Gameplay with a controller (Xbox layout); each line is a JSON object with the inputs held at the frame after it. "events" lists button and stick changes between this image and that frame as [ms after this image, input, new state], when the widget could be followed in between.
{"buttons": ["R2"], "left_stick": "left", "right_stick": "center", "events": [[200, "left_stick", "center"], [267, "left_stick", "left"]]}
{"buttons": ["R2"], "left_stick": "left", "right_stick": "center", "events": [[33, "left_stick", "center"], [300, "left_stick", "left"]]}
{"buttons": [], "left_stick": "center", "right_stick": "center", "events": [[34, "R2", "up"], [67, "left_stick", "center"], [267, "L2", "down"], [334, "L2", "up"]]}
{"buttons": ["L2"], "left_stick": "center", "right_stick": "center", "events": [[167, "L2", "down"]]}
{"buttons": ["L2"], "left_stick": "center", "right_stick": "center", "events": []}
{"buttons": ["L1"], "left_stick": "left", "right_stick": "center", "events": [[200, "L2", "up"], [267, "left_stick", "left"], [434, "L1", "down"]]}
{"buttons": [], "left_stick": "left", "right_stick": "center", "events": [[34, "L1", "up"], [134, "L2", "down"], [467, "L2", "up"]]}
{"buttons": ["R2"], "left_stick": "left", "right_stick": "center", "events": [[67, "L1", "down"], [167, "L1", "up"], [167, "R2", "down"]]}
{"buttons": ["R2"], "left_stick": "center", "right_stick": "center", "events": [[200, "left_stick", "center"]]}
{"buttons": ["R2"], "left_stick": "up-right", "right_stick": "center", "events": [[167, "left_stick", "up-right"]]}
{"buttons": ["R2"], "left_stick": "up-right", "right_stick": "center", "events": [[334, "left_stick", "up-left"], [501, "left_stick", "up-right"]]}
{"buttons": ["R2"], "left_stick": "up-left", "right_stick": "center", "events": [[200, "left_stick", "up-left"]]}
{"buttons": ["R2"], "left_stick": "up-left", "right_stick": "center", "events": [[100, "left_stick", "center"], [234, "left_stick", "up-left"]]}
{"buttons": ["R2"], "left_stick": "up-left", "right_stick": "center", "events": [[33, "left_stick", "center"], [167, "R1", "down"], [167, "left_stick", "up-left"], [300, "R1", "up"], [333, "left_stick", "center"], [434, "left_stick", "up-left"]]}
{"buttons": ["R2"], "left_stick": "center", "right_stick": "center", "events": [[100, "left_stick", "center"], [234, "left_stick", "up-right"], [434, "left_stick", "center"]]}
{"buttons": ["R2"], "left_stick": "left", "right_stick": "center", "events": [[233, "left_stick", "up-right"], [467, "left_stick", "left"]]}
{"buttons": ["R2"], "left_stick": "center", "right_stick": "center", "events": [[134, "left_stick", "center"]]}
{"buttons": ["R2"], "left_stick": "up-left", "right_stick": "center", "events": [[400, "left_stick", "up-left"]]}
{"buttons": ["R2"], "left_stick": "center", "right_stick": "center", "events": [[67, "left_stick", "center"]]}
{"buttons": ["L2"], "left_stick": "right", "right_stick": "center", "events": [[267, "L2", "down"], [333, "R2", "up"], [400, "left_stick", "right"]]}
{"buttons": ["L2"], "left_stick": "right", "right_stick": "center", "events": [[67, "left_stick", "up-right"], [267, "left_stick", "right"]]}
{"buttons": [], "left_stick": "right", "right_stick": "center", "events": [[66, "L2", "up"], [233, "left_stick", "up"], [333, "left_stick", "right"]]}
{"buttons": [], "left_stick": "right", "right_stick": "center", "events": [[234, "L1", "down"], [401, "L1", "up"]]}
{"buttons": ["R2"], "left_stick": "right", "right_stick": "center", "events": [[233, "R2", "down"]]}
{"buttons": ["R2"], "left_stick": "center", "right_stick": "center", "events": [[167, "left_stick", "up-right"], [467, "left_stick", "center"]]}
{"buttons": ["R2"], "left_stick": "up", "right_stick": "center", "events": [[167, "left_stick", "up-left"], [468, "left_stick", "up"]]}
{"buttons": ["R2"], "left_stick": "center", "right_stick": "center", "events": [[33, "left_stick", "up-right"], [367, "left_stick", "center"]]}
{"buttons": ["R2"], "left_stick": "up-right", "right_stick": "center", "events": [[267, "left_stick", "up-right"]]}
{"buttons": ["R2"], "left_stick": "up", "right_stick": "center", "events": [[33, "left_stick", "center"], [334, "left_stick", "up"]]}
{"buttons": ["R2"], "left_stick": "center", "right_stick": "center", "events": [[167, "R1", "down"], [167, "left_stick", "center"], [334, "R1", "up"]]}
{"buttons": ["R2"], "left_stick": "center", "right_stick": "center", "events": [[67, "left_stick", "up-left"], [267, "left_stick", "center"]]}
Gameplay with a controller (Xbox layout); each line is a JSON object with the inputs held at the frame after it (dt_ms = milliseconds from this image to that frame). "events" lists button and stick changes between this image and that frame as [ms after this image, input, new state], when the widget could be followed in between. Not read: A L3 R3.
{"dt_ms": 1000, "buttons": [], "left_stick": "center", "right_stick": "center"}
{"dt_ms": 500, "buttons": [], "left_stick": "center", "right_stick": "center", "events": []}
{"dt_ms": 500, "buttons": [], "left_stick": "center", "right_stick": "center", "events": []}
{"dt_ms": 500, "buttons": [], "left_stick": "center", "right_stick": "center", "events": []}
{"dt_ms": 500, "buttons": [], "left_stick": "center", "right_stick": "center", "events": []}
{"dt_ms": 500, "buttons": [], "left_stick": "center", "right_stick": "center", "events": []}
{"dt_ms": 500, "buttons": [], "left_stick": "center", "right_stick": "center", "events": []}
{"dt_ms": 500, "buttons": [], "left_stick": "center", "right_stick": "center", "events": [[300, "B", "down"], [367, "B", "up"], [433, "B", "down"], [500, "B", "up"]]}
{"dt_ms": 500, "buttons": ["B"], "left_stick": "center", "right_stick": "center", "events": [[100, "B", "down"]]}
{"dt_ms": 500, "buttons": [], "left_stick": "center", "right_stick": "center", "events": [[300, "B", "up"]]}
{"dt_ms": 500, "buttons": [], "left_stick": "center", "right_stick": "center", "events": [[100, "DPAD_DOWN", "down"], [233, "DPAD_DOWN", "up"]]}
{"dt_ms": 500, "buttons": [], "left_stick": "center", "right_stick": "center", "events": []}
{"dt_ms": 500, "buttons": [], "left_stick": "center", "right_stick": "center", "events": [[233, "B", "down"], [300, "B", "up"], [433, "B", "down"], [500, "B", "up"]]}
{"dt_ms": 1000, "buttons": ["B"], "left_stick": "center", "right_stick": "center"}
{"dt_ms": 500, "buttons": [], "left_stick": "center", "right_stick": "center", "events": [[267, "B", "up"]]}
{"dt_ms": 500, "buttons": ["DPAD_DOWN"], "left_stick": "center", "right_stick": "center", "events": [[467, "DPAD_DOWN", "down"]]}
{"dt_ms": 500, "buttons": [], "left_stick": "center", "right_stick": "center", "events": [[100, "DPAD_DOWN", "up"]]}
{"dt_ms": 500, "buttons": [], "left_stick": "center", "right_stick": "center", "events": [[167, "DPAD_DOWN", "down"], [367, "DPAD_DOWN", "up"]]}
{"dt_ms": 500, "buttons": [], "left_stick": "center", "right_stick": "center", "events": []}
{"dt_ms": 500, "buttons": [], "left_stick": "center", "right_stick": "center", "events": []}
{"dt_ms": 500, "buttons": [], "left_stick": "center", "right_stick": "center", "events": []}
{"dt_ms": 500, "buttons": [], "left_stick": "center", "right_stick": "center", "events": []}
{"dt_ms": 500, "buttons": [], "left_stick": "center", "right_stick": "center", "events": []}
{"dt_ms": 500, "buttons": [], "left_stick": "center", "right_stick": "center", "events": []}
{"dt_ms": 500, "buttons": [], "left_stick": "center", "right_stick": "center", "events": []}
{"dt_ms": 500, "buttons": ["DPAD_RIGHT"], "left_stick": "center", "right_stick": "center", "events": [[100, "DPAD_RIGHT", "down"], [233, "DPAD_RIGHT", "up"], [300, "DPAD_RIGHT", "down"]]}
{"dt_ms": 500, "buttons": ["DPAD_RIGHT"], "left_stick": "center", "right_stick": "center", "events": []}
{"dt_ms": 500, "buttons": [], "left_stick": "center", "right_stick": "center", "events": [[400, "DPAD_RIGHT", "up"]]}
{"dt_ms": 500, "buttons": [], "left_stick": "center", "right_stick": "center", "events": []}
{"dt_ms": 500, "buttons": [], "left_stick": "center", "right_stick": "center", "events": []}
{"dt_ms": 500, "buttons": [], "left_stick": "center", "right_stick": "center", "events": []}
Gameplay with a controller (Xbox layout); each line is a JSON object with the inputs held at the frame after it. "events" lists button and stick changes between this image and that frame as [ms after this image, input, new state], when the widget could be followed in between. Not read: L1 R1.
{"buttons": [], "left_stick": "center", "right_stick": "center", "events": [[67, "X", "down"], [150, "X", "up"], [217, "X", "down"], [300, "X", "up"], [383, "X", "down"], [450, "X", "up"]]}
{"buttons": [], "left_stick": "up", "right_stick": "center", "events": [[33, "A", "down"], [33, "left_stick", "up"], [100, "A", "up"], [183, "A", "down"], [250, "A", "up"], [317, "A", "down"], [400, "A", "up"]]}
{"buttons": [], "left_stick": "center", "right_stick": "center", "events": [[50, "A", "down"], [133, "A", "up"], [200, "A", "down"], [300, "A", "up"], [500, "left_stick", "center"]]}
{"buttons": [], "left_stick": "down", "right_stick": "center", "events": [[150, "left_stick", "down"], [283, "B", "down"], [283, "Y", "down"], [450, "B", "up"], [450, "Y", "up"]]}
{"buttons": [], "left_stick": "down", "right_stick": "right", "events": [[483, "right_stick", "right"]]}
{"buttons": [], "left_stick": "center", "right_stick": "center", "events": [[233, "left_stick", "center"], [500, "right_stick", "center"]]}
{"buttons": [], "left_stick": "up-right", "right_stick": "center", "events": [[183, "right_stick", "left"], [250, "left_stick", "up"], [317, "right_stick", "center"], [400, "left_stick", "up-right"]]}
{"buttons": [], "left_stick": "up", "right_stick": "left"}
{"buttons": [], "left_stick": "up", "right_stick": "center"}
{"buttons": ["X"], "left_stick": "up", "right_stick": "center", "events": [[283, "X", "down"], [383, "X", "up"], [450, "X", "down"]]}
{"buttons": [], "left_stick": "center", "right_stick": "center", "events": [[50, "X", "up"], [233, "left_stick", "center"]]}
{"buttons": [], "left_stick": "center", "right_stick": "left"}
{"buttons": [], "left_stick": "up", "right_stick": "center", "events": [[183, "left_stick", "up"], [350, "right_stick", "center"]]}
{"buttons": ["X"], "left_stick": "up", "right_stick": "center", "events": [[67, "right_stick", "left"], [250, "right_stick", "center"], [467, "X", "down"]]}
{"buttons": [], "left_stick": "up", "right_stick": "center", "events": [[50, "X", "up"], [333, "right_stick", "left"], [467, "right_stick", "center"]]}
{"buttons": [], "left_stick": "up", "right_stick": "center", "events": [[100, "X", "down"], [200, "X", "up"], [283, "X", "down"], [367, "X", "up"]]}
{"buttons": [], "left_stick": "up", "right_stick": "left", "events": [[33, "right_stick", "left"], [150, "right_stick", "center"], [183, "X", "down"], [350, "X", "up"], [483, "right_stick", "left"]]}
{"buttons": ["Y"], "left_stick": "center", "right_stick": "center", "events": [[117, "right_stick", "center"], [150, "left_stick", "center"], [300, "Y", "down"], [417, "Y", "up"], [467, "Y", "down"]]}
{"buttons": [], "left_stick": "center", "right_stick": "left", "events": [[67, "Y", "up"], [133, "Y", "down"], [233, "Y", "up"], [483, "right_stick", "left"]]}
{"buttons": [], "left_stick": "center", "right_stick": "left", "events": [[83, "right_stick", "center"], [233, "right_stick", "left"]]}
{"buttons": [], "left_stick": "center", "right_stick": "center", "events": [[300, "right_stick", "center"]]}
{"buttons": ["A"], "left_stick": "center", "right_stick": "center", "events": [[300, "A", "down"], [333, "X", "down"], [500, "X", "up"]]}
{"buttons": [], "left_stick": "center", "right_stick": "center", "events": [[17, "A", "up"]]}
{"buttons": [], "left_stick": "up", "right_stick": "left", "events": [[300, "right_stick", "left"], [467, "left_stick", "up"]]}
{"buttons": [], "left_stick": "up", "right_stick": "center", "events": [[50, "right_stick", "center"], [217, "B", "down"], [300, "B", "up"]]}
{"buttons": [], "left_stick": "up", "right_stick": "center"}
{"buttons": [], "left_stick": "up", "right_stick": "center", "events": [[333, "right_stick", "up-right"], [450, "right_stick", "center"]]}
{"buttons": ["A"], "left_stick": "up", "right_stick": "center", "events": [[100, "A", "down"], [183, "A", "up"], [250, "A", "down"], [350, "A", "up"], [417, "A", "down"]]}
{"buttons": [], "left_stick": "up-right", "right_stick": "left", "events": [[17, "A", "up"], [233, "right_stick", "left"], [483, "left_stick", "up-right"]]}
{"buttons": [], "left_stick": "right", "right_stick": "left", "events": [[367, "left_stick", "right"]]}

----

**Task to carry out:** Could you report all lines of the listing that hold "read"?

**Answer box:**
Gameplay with a controller (Xbox layout); each line is a JSON object with the inputs held at the frame after it (dt_ms = milliseconds from this image to that frame). "events" lists button and stick changes between this image and that frame as [ms after this image, input, new state], when the widget could be followed in between. Not read: A L3 R3.
Gameplay with a controller (Xbox layout); each line is a JSON object with the inputs held at the frame after it. "events" lists button and stick changes between this image and that frame as [ms after this image, input, new state], when the widget could be followed in between. Not read: L1 R1.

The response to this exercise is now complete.